Some of you may have noticed some red flags on 3 and 16. These have been placed to show the boundary edges for the soon to be fairway extensions. These areas have been cut down to 1.5″ in March before being scalped to the ground this week. We are doing this now before skylarks begin to nest. The next step will be to spray this area off with Total weedkiller which will kill off everything. The shaper will be able to work easier with these areas without any grass and very little organic matter present.
The club have chosen 1st Golf to undertake the construction,
they will be starting the 3rd hole on the 3rd of September and the 16th hole a week later. They will be working away from golf when any large tournaments are being played, when they need to work in the line of golf the tees will be moved up to ensure workers are out of the line of play.
On the 25-26th of September the fairways will be hollow cored in order to generate enough cores to lay on these new fairways. Below is a photo of the team hollow coring a fairway, 1 or 2 fairways at a time will close on these dates to keep the contractors safe.
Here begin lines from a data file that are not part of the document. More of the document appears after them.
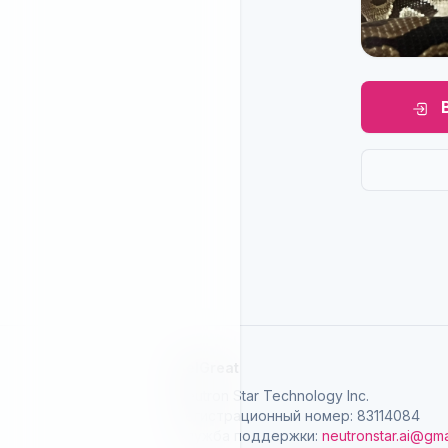
SelGreat
Neutron Star Technology Inc.
Регистрационный номер: 83114084
Служба поддержки:
neutronstar.ai@gma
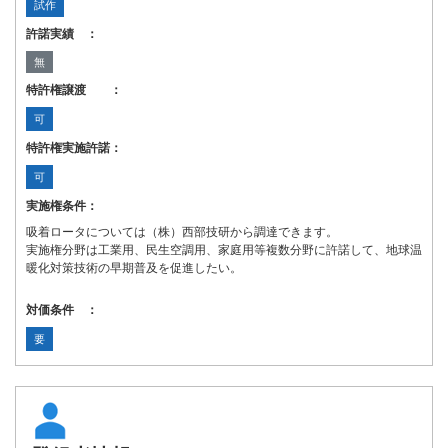
試作
許諾実績 ：
無
特許権譲渡 ：
可
特許権実施許諾：
可
実施権条件：
吸着ロータについては（株）西部技研から調達できます。
実施権分野は工業用、民生空調用、家庭用等複数分野に許諾して、地球温
暖化対策技術の早期普及を促進したい。
対価条件 ：
要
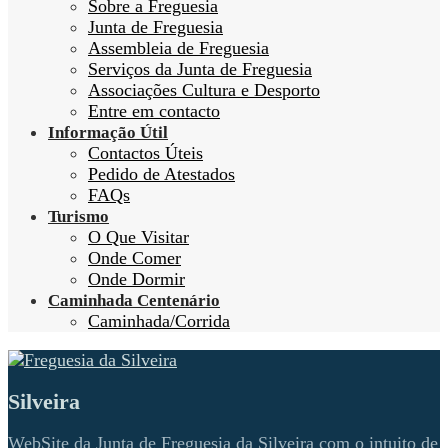
Sobre a Freguesia
Junta de Freguesia
Assembleia de Freguesia
Serviços da Junta de Freguesia
Associações Cultura e Desporto
Entre em contacto
Informação Útil
Contactos Úteis
Pedido de Atestados
FAQs
Turismo
O Que Visitar
Onde Comer
Onde Dormir
Caminhada Centenário
Caminhada/Corrida
Silveira
WebSite da Junta de Freguesia da Silveira com o intuito de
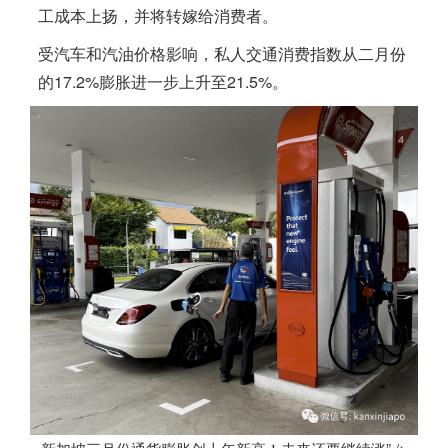
工成本上扬，并将转嫁给消费者。
受汽车和汽油价格影响，私人交通消费指数从二月份
的17.2%膨胀进一步上升至21.5%。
That way we can grow fairways that have the exact characteristics that the rest have, it is much cheaper than turfing and and faster then seeding, we are confident that these areas should be back in to play in late spring 2019 weather permitting. Below is a picture of Royal Portrush where 1st Golf have been working, they have also used the hollow coring method, you can see the green tinge of fresh growth.
By undertaking these projects at this time we will have a considerable amount of time to grow the fairways in. Even a month later would compromise the quality come spring 2019.
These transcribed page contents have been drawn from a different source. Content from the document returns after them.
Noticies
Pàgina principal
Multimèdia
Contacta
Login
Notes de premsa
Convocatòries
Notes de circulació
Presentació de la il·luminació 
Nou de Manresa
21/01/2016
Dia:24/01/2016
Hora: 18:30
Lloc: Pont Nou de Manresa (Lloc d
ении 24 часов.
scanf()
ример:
Last week during the Hewitt, a local drone photographer came down to make a video on how the Greenkeepers set the course up. It was a perfect morning as the whole team were out setting the course up. Many thanks to Jon for this fantastic video.
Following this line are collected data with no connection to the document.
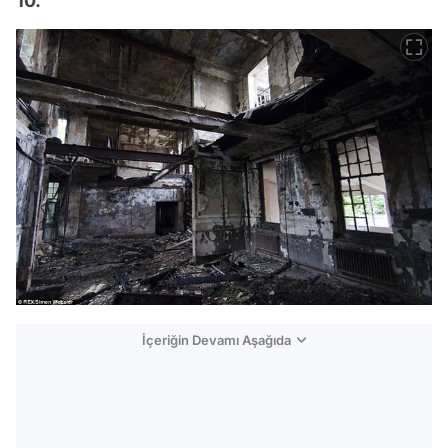
10.
İçeriğin Devamı Aşağıda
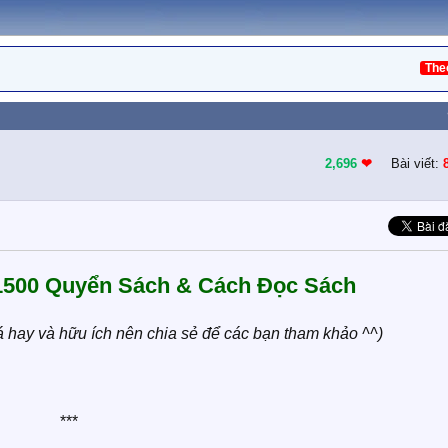
The
2,696
❤︎
Bài viết:
 1500 Quyển Sách & Cách Đọc Sách
há hay và hữu ích nên chia sẻ để các bạn tham khảo ^^)
***​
This Spring we have experienced very little growth, Its not necessarily any reason to cause concern here, however we are around 6 weeks behind previous years. The Y axis shows what we call growth degree days or GDD, GDD is an index that is used in agriculture to show when a crop reaches a stage of maturity. Over the last 4 years we have been using this index to indicate when we need to feed and retard growth. We settled on a figure of every 175 days as we felt that the grass plant stayed under a decent amount of regulation for that time. As we can see below we reached that at the start of April last year and we are really no where near that this year.
We work out our GDD by subtracting 6 from a daily average temperature and accumulating that figure each day. Any negative figure is changed to a 0 as there is no such thing as negative growth.
The Poa is starting to seed and the buds are coming out on the trees so we should start to see some definition in the long roughs soon. The pro will be happy when ball sales go up!
The fantastic thing about our club is the identity. The members and staff are every proud of our club colours and they can be seen everywhere. This year the greenstaff purchased some vinyl wrap and coated the old pins with the club stripe. The wrap is heated on with a heat gun and should last a few years.
The club took delivery this week of a state of the art roller. Shipped in from America, the Salsco HP11 III is a wide roller capable of rolling all of the greens in around 3 hours which is a 2 hour saving from the old model. This will allow us to double roll if needed or include approaches to make the complexes extra firm and fast.
After a single pass it is common for over a foot of speed to be added. The weight on the turf is actually less than the human foot as it is dispersed evenly between 3 very large diameter rollers. This means that we shouldn’t have any issues with compaction, we do however need to make sure the surfaces don’t seal by excess rolling, this can be avoided by sarel rolling (a small roller passing over the turf with small spikes on it) or any other form of solid tine aeration.
The main decisions to opt for this brand and design were not only because of the size but also the roller brush system. Each roller has a spinning brush that keeps it clean as it drives. The problem with our last roller was the fact it seemed to pull up and drop a lot of sand even as much as 6 weeks after topdressing, this would then take 2 members of staff 4-5 hours to undertake the job as there would be sand lying on the surface which would require switching in.
The roller was used for the first time on Easter weekend at the Brassey where golfers enjoyed smooth, fast greens despite the wet weather. This machine will make a huge difference to the standards of our surfaces from now on.